MATERIAL FOR THE TASK

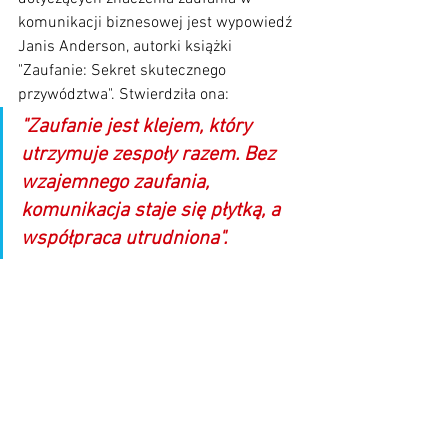
komunikacji biznesowej jest wypowiedź 
Janis Anderson, autorki książki 
"Zaufanie: Sekret skutecznego 
przywództwa". Stwierdziła ona: 
"Zaufanie jest klejem, który 
utrzymuje zespoły razem. Bez 
wzajemnego zaufania, 
komunikacja staje się płytką, a 
współpraca utrudniona".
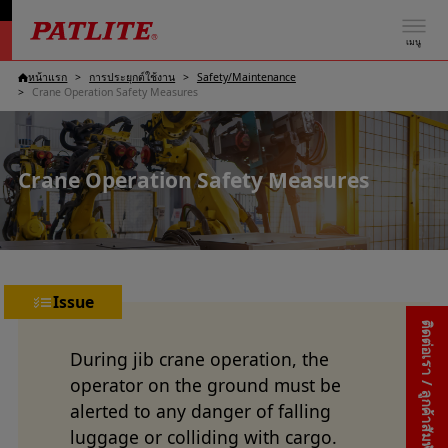
เมนู
หน้าแรก
การประยุกต์ใช้งาน
Safety/Maintenance
Crane Operation Safety Measures
Crane Operation Safety Measures
Issue
ติดต่อเรา / ลูกค้าสัมพันธ์
During jib crane operation, the
operator on the ground must be
alerted to any danger of falling
luggage or colliding with cargo.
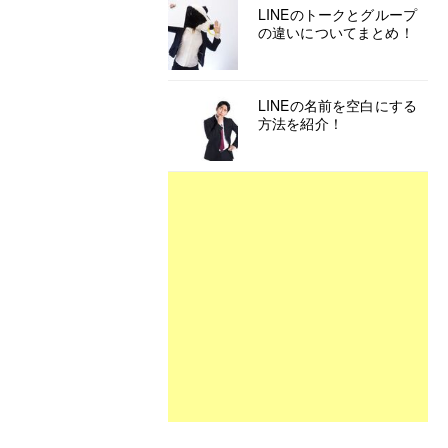
LINEのトークとグループ
の違いについてまとめ！
LINEの名前を空白にする
方法を紹介！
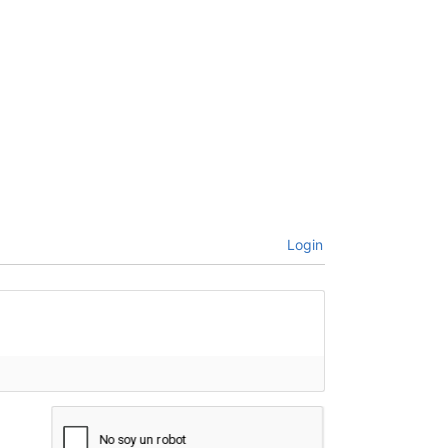
Login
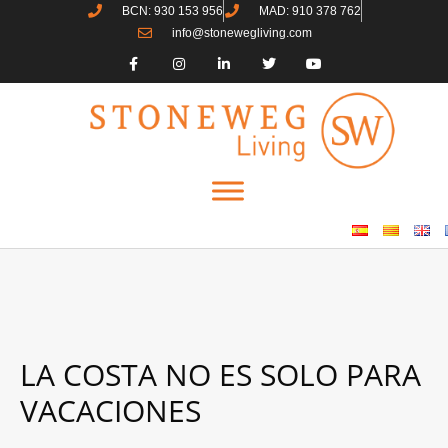
BCN: 930 153 956
MAD: 910 378 762
info@stonewegliving.com
LA COSTA NO ES SOLO PARA
VACACIONES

TO DO
Give back the data exactly. Pictures stay out.

WRITTEN RESPONSE
komunikacji biznesowej jest wypowiedź 
Janis Anderson, autorki książki 
"Zaufanie: Sekret skutecznego 
przywództwa". Stwierdziła ona: 
"Zaufanie jest klejem, który 
utrzymuje zespoły razem. Bez 
wzajemnego zaufania, 
komunikacja staje się płytką, a 
współpraca utrudniona".
เมนู
หน้าแรก
การประยุกต์ใช้งาน
Safety/Maintenance
Crane Operation Safety Measures
Crane Operation Safety Measures
Issue
ติดต่อเรา / ลูกค้าสัมพันธ์
During jib crane operation, the
operator on the ground must be
alerted to any danger of falling
luggage or colliding with cargo.
LINEのトークとグループ
の違いについてまとめ！
LINEの名前を空白にする
方法を紹介！
Login
BCN: 930 153 956
MAD: 910 378 762
info@stonewegliving.com
LA COSTA NO ES SOLO PARA
VACACIONES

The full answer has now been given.